Critically Appraised Topic: Antibiotics & Dental Pain

Background:

Dental pain constitutes >2,000,000 ED visits each year, and approximately 40% of patients return to the ED after their initial visit. 

Dental pain can represent a range of clinical presentations, from reversible pulpitis (ie when patients' symptoms resolve in the absence of a stimulus) to diagnoses that present with clear signs of infection such as acute apical periodontitis and acute apical abscess (which are normally treated with antibiotics). 

Those that present with irreversible pulpitis (ie fairly severe dental pain that is provoked by a stimulus but remains in the absence of that stimulus) should not have any signs of overt infection (ie fevers, swelling, purulent drainage, trismus), yet are often prescribed antibiotics in addition to analgesic medications in the ED. 

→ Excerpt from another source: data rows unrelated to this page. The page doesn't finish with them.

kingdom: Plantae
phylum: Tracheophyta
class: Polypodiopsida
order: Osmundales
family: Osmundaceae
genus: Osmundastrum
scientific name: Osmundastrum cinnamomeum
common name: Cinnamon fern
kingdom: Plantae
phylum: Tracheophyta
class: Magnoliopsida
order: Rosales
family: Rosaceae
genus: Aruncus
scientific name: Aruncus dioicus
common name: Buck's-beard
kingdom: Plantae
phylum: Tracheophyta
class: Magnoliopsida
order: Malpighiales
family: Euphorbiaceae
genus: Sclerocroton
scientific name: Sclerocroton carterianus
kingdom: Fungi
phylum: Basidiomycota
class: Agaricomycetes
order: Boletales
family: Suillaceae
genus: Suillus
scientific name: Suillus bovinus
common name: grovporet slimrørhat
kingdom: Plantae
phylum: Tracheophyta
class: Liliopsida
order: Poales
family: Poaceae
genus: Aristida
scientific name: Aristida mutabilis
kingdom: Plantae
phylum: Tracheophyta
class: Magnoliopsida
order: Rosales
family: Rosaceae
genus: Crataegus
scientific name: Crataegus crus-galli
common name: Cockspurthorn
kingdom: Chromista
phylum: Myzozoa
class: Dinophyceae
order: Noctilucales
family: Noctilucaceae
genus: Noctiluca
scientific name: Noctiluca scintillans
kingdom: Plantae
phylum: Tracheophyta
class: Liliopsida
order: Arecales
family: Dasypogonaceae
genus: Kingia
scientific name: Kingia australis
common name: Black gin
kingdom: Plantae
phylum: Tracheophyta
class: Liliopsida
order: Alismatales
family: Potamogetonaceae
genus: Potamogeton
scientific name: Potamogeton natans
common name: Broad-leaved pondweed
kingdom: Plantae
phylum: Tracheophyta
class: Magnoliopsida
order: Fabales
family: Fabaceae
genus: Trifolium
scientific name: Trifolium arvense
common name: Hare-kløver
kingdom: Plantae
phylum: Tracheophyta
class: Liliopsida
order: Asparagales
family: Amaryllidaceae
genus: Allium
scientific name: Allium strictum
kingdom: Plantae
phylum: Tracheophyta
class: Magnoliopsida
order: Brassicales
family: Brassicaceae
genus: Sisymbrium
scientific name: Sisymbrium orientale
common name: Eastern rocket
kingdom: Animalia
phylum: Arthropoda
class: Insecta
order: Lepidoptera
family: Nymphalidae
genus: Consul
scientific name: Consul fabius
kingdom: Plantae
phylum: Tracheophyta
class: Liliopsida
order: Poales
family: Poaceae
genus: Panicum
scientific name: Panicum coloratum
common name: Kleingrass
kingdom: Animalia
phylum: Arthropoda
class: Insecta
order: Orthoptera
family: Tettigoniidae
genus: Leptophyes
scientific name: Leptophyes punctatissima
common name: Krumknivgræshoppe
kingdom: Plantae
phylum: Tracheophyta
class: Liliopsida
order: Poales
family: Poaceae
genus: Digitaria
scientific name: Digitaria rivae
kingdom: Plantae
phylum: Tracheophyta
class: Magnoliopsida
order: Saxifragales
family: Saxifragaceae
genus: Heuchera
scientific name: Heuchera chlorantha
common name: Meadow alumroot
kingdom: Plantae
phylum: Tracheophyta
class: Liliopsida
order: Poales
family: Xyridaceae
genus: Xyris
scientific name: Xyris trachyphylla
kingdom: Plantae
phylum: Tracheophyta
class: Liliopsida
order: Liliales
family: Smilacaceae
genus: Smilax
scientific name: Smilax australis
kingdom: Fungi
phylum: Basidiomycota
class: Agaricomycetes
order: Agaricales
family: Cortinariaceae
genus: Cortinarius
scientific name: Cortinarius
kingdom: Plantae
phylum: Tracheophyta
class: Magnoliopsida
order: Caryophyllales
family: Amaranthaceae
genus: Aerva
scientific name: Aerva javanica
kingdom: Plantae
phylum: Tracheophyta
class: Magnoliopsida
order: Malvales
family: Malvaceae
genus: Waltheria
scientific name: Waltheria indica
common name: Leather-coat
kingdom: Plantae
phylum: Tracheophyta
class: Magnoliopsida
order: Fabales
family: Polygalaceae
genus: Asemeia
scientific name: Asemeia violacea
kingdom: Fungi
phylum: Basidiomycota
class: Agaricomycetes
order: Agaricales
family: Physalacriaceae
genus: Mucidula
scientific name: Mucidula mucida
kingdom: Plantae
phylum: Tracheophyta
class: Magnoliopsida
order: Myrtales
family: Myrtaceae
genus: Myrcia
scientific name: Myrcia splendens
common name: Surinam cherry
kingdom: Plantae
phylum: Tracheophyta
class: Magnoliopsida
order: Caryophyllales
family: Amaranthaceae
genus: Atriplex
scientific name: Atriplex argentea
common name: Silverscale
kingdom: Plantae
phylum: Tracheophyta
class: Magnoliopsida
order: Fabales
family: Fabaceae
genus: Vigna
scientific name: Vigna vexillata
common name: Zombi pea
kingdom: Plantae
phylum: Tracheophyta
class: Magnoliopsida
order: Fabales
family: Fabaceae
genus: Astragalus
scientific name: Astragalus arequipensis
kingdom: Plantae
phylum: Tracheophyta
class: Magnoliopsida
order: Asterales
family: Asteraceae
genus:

Summary of methods/findings:

Study #1 (Nagle et al): Prospective, randomized, double blind, placebo controlled study. Compared PCN 500mg PO QID x7 days with placebo (lactose) in patients with symptomatic irreversible pulpitis. Primary endpoint was reduction in pain score. Secondary endpoint was total doses of analgesia. Patients also received ibuprofen 600mg q4-6h PRN with acetaminophen with codeine 60mg q4-6h for breakthrough pain. Recorded pain scores (0-3) in diary (at rest & w/ tooth percussion) for 7 days. N=40, 20 randomized to each group, none lost to follow up (100% retention rate). No significant difference in sum pain intensity differences (p = 0.776), sum percussion pain intensity differences (p = 0.290), or total doses of analgesia (p = 0.839 for ibuprofen, 0.325 for acetaminophen with codeine). More females were randomized to the placebo group, and the study did not include development of infection as an endpoint. 

 

Study #2 (Runyon et al): Prospective, randomized, double blind, placebo controlled study. Compared PCN 500mg PO QID x7 days with placebo in patients presenting to the ED with dental pain, without overt signs of infection. Primary endpoint was reduction in pain score. Secondary endpoints were development of adverse events (including infection) at follow-up and total doses of analgesia. Patients also received 20 capsules of ibuprofen and 15 capsules of acetaminophen with hydrocodone 500/5mg to use PRN for breakthrough pain. N=195 (98 PCN group, 97 placebo group); 134 patients had follow up data available from 5 to 7 days later (68.7% retention rate, ie nearly 1/3 of patients were lost to follow up). Some follow up data was obtained from return visits or scheduled appointments, but a majority was extrapolated from a 'care everywhere' type of charting system. No significant difference in mean pain score between treatment and placebo groups (p = 0.80); no significant difference in total doses of analgesia (p = 0.94 for ibuprofen, 0.87 for acetaminophen with codeine); similar rates of infection in both groups (7 patients ie 10% in placebo group & 6 patients ie 9% in treatment group; p values: 0.24 for trismus, 0.43 for extraoral swelling, 0.49 for fever, 1.00 for intraoral swelling, 1.00 for purulence). 

Conclusions

  • Several limitations exist in each study, and neither study had a notably large sample N, especially in comparison to the annual incidence of ED visits for dental pain.   
  • Neither study demonstrated a clinically significant effect in terms of pain score reduction, total doses of analgesia, or adverse outcomes reported at follow-up. 
  • Ultimately, more prospective, blinded, placebo controlled trials are necessary to truly determine whether antibiotics reduce adverse outcomes associated with dental pain in ED patients without overt signs of infection.